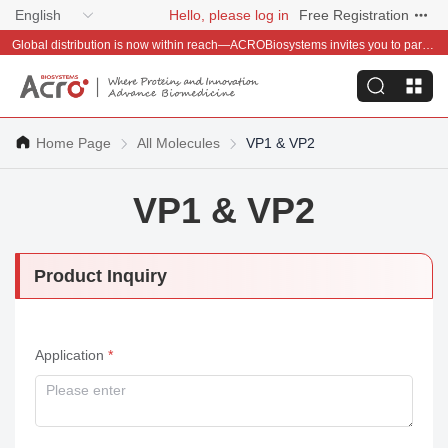
English
Hello, please log in
Free Registration
Global distribution is now within reach—ACROBiosystems invites you to partner with us~
Home Page
All Molecules
VP1 & VP2
VP1 & VP2
Product Inquiry
Application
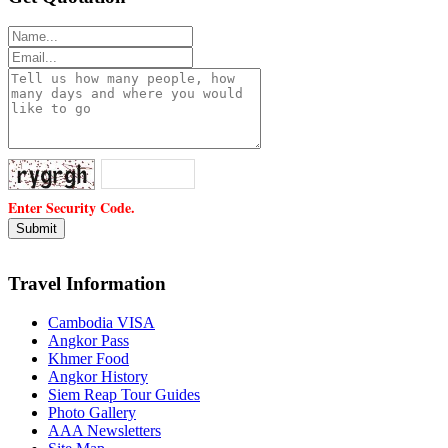
Enter Security Code.
Travel Information
Cambodia VISA
Angkor Pass
Khmer Food
Angkor History
Siem Reap Tour Guides
Photo Gallery
AAA Newsletters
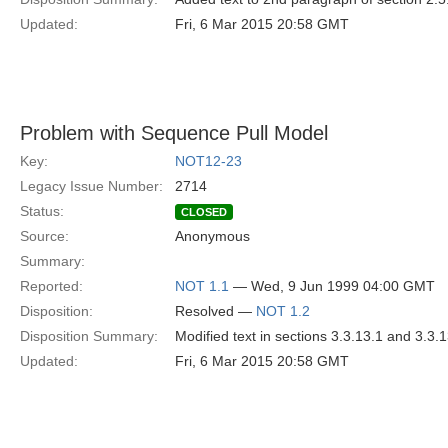
Updated:
Fri, 6 Mar 2015 20:58 GMT
Problem with Sequence Pull Model
Key:
NOT12-23
Legacy Issue Number:
2714
Status:
CLOSED
Source:
Anonymous
Summary:
Reported:
NOT 1.1
— Wed, 9 Jun 1999 04:00 GMT
Disposition:
Resolved —
NOT 1.2
Disposition Summary:
Modified text in sections 3.3.13.1 and 3.3.
Updated:
Fri, 6 Mar 2015 20:58 GMT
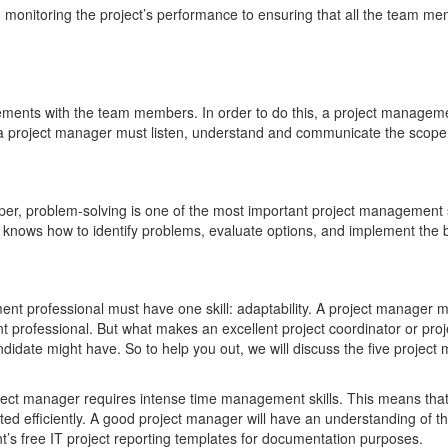
m monitoring the project’s performance to ensuring that all the team me
ents with the team members. In order to do this, a project manageme
, a project manager must listen, understand and communicate the scope, t
oper, problem-solving is one of the most important project management sk
er knows how to identify problems, evaluate options, and implement the b
ment professional must have one skill: adaptability. A project manager
 professional. But what makes an excellent project coordinator or pro
ndidate might have. So to help you out, we will discuss the five projec
roject manager requires intense time management skills. This means that
ted efficiently. A good project manager will have an understanding of th
’s free IT project reporting templates for documentation purposes.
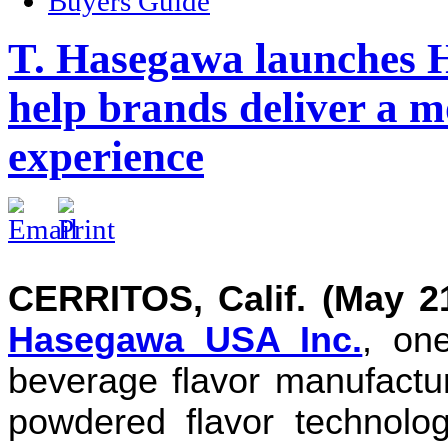
Buyers Guide
T. Hasegawa launches 
help brands deliver a mo
experience
CERRITOS, Calif. (May 21
Hasegawa USA Inc.
, on
beverage flavor manufactu
powdered flavor technolo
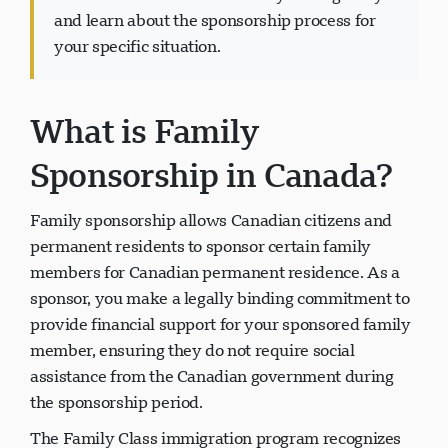
and learn about the sponsorship process for
your specific situation.
What is Family
پشتیبانی Visavio
VI
آنلاین
Sponsorship in Canada?
Family sponsorship allows Canadian citizens and
permanent residents to sponsor certain family
members for Canadian permanent residence. As a
sponsor, you make a legally binding commitment to
provide financial support for your sponsored family
member, ensuring they do not require social
assistance from the Canadian government during
the sponsorship period.
The Family Class immigration program recognizes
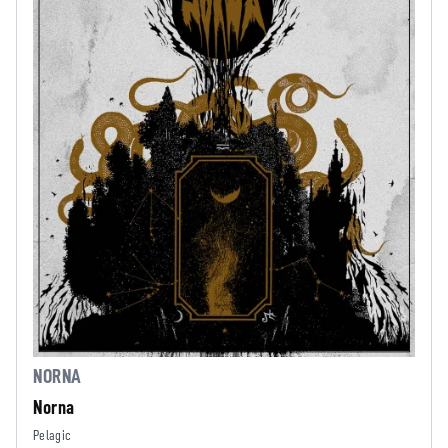
NORNA
Norna
Pelagic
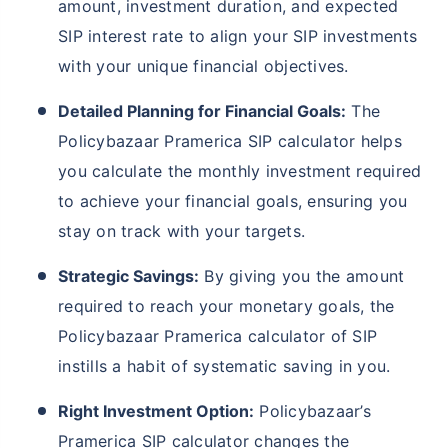
amount, investment duration, and expected
SIP interest rate to align your SIP investments
with your unique financial objectives.
Detailed Planning for Financial Goals:
The
Policybazaar Pramerica SIP calculator helps
you calculate the monthly investment required
to achieve your financial goals, ensuring you
stay on track with your targets.
Strategic Savings:
By giving you the amount
required to reach your monetary goals, the
Policybazaar Pramerica calculator of SIP
instills a habit of systematic saving in you.
Right Investment Option:
Policybazaar’s
Pramerica SIP calculator changes the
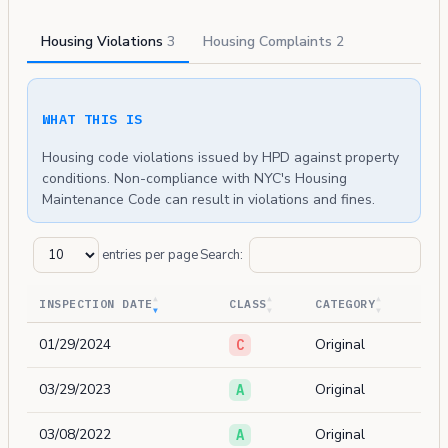
Housing Violations
3
Housing Complaints
2
WHAT THIS IS
Housing code violations issued by HPD against property
conditions. Non-compliance with NYC's Housing
Maintenance Code can result in violations and fines.
entries per page
Search:
INSPECTION DATE
CLASS
CATEGORY
01/29/2024
Original
C
03/29/2023
Original
A
03/08/2022
Original
A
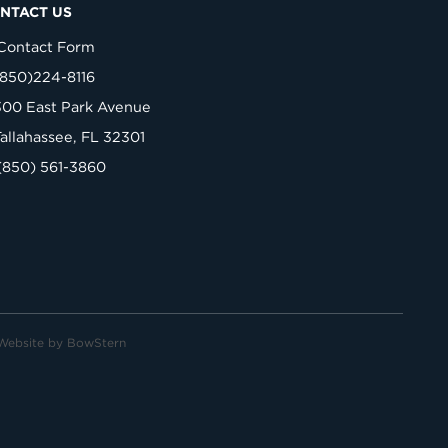
NTACT US
Contact Form
(850)224-8116
300 East Park Avenue
Tallahassee, FL 32301
(850) 561-3860
Website by
BowStern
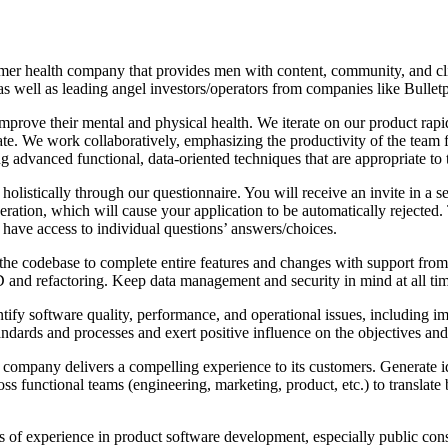
er health company that provides men with content, community, and cli
ell as leading angel investors/operators from companies like Bulletpr
prove their mental and physical health. We iterate on our product rapi
We work collaboratively, emphasizing the productivity of the team firs
g advanced functional, data-oriented techniques that are appropriate to
listically through our questionnaire. You will receive an invite in a sep
ggeration, which will cause your application to be automatically rejected
t have access to individual questions’ answers/choices.
the codebase to complete entire features and changes with support from 
TDD and refactoring. Keep data management and security in mind at all ti
tify software quality, performance, and operational issues, including 
ndards and processes and exert positive influence on the objectives and 
e company delivers a compelling experience to its customers. Generate i
s functional teams (engineering, marketing, product, etc.) to translate 
s of experience in product software development, especially public c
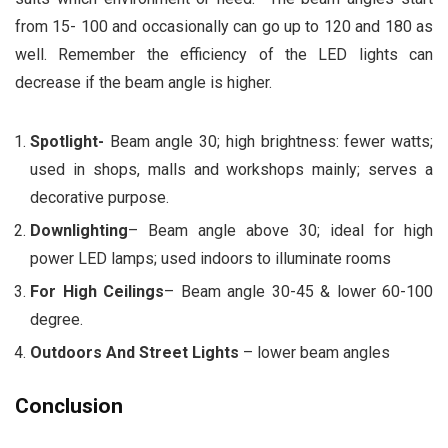
from 15- 100 and occasionally can go up to 120 and 180 as
well. Remember the efficiency of the LED lights can
decrease if the beam angle is higher.
Spotlight-
Beam angle 30; high brightness: fewer watts;
used in shops, malls and workshops mainly; serves a
decorative purpose.
Downlighting
– Beam angle above 30; ideal for high
power LED lamps; used indoors to illuminate rooms
For High Ceilings
– Beam angle 30-45 & lower 60-100
degree.
Outdoors And Street Lights
– lower beam angles
Conclusion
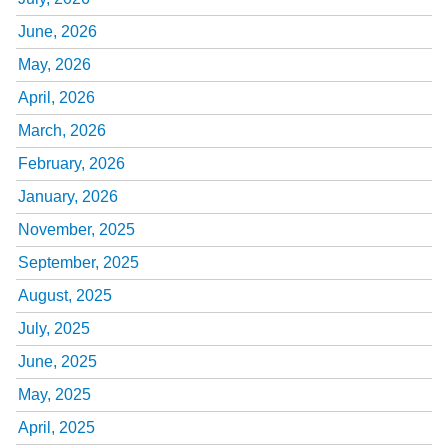
June, 2026
May, 2026
April, 2026
March, 2026
February, 2026
January, 2026
November, 2025
September, 2025
August, 2025
July, 2025
June, 2025
May, 2025
April, 2025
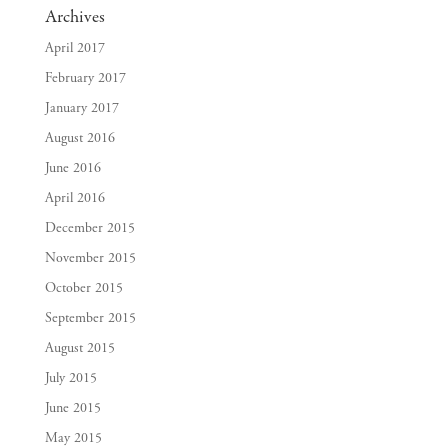
Archives
April 2017
February 2017
January 2017
August 2016
June 2016
April 2016
December 2015
November 2015
October 2015
September 2015
August 2015
July 2015
June 2015
May 2015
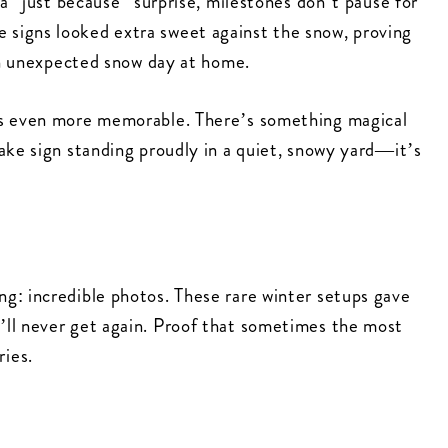
 a “just because” surprise, milestones don’t pause for
signs looked extra sweet against the snow, proving
 an unexpected snow day at home.
ns even more memorable. There’s something magical
ake sign standing proudly in a quiet, snowy yard—it’s
g: incredible photos. These rare winter setups gave
’ll never get again. Proof that sometimes the most
ies.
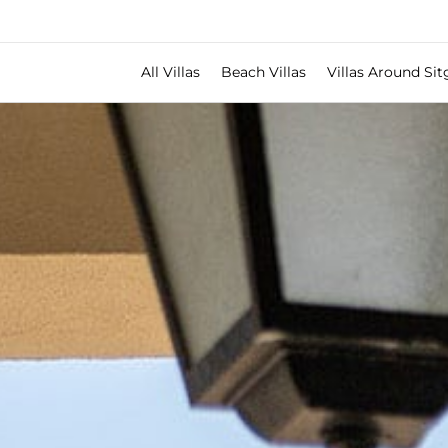
All Villas
Beach Villas
Villas Around Sit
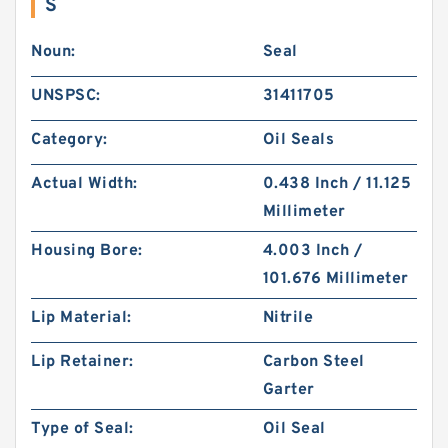
S
Noun:
Seal
UNSPSC:
31411705
Category:
Oil Seals
Actual Width:
0.438 Inch / 11.125
Millimeter
Housing Bore:
4.003 Inch /
101.676 Millimeter
Lip Material:
Nitrile
Lip Retainer:
Carbon Steel
Garter
Type of Seal:
Oil Seal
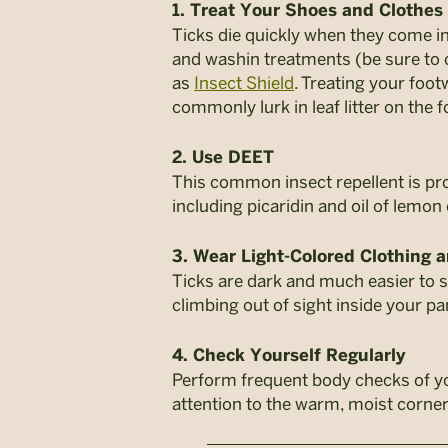
1. Treat Your Shoes and Clothes
Ticks die quickly when they come in
and washin treatments (be sure to 
as
Insect Shield
. Treating your foot
commonly lurk in leaf litter on the f
2. Use DEET
This common insect repellent is prov
including picaridin and oil of lemon
3. Wear Light-Colored Clothing a
Ticks are dark and much easier to s
climbing out of sight inside your pa
4. Check Yourself Regularly
Perform frequent body checks of you
attention to the warm, moist corner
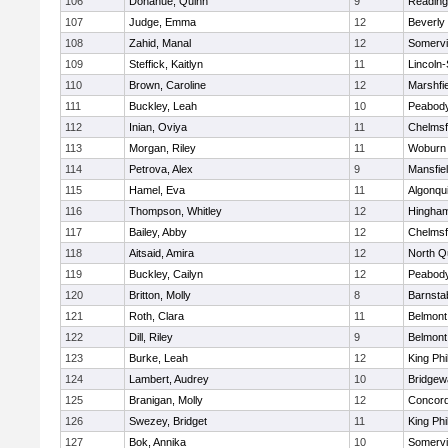
106
Donahue, Quinn
9
Reading
107
Judge, Emma
12
Beverly
108
Zahid, Manal
12
Somervil
109
Steffick, Kaitlyn
11
Lincoln
110
Brown, Caroline
12
Marshfie
111
Buckley, Leah
10
Peabody
112
Inian, Oviya
11
Chelmsf
113
Morgan, Riley
11
Woburn
114
Petrova, Alex
9
Mansfie
115
Hamel, Eva
11
Algonqu
116
Thompson, Whitley
12
Hingha
117
Bailey, Abby
12
Chelmsf
118
Aitsaid, Amira
12
North Q
119
Buckley, Cailyn
12
Peabody
120
Britton, Molly
8
Barnsta
121
Roth, Clara
11
Belmont
122
Dill, Riley
9
Belmont
123
Burke, Leah
12
King Phi
124
Lambert, Audrey
10
Bridge
125
Branigan, Molly
12
Concord
126
Swezey, Bridget
11
King Phi
127
Bok, Annika
10
Somervil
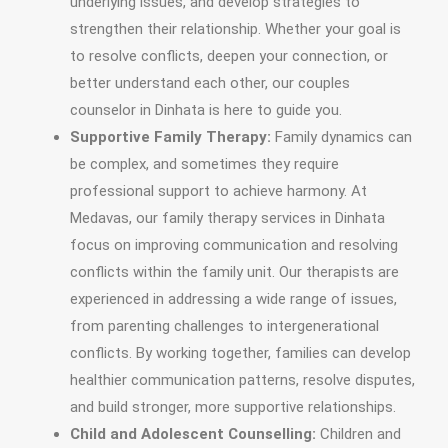
underlying issues, and develop strategies to
strengthen their relationship. Whether your goal is
to resolve conflicts, deepen your connection, or
better understand each other, our couples
counselor in Dinhata is here to guide you.
Supportive Family Therapy:
Family dynamics can
be complex, and sometimes they require
professional support to achieve harmony. At
Medavas, our family therapy services in Dinhata
focus on improving communication and resolving
conflicts within the family unit. Our therapists are
experienced in addressing a wide range of issues,
from parenting challenges to intergenerational
conflicts. By working together, families can develop
healthier communication patterns, resolve disputes,
and build stronger, more supportive relationships.
Child and Adolescent Counselling:
Children and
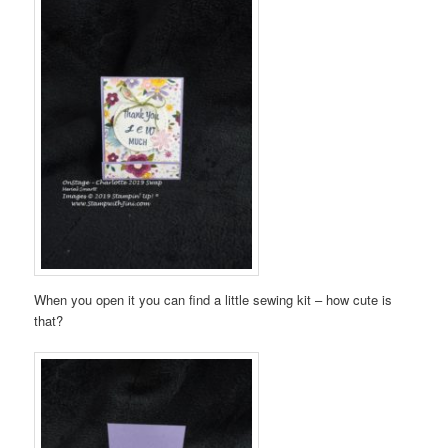
When you open it you can find a little sewing kit – how cute is
that?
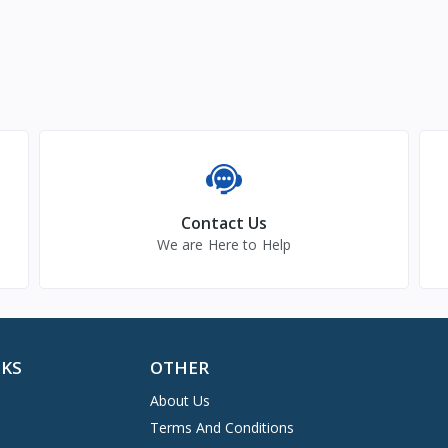
Contact Us
We are Here to Help
NKS
OTHER
About Us
Terms And Conditions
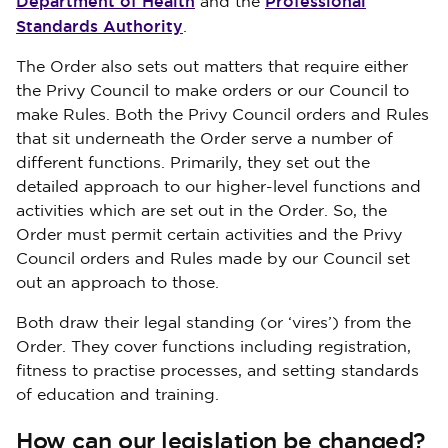
Department of Health
Professional
and the
Standards Authority
.
The Order also sets out matters that require either
the Privy Council to make orders or our Council to
make Rules. Both the Privy Council orders and Rules
that sit underneath the Order serve a number of
different functions. Primarily, they set out the
detailed approach to our higher-level functions and
activities which are set out in the Order. So, the
Order must permit certain activities and the Privy
Council orders and Rules made by our Council set
out an approach to those.
Both draw their legal standing (or ‘vires’) from the
Order. They cover functions including registration,
fitness to practise processes, and setting standards
of education and training.
How can our legislation be changed?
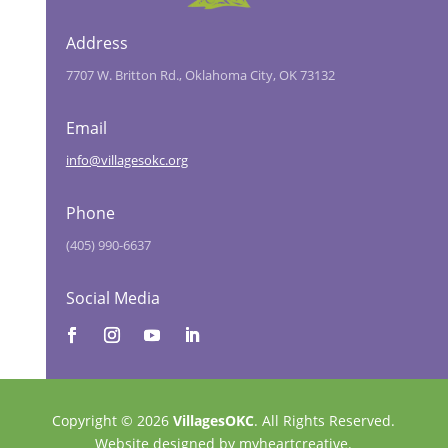
Address
7707 W. Britton Rd., Oklahoma City, OK 73132
Email
info@villagesokc.org
Phone
(405) 990-6637
Social Media
Copyright © 2026
VillagesOKC
. All Rights Reserved.
Website designed by
myheartcreative.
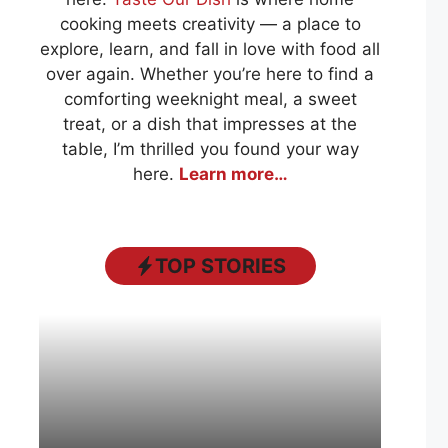
cooking meets creativity — a place to
explore, learn, and fall in love with food all
over again. Whether you’re here to find a
comforting weeknight meal, a sweet
treat, or a dish that impresses at the
table, I’m thrilled you found your way
here.
Learn more…
TOP STORIES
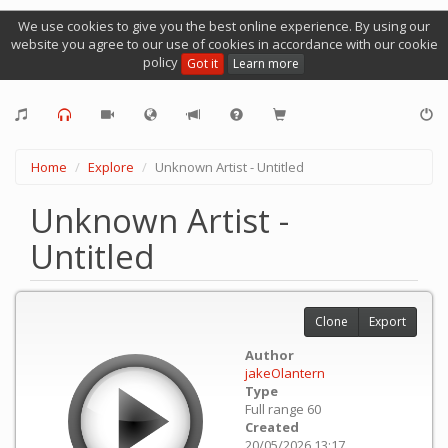
We use cookies to give you the best online experience. By using our
website you agree to our use of cookies in accordance with our cookie
policy
Got it
Learn more
Home
Explore
Unknown Artist - Untitled
Unknown Artist -
Untitled
Clone
Export
Author
jakeOlantern
Type
Full range 60
Created
20/05/2026 13:17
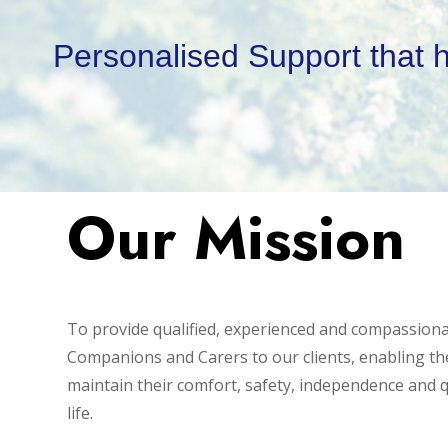
Personalised Support that 
Our Mission
To provide qualified, experienced and compassion
Companions and Carers to our clients, enabling t
maintain their comfort, safety, independence and q
life.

■ ■ ■

[What the task asks] State how many lines in the material above contain the word "reach". Reply with the number alone.

[Written solution] 2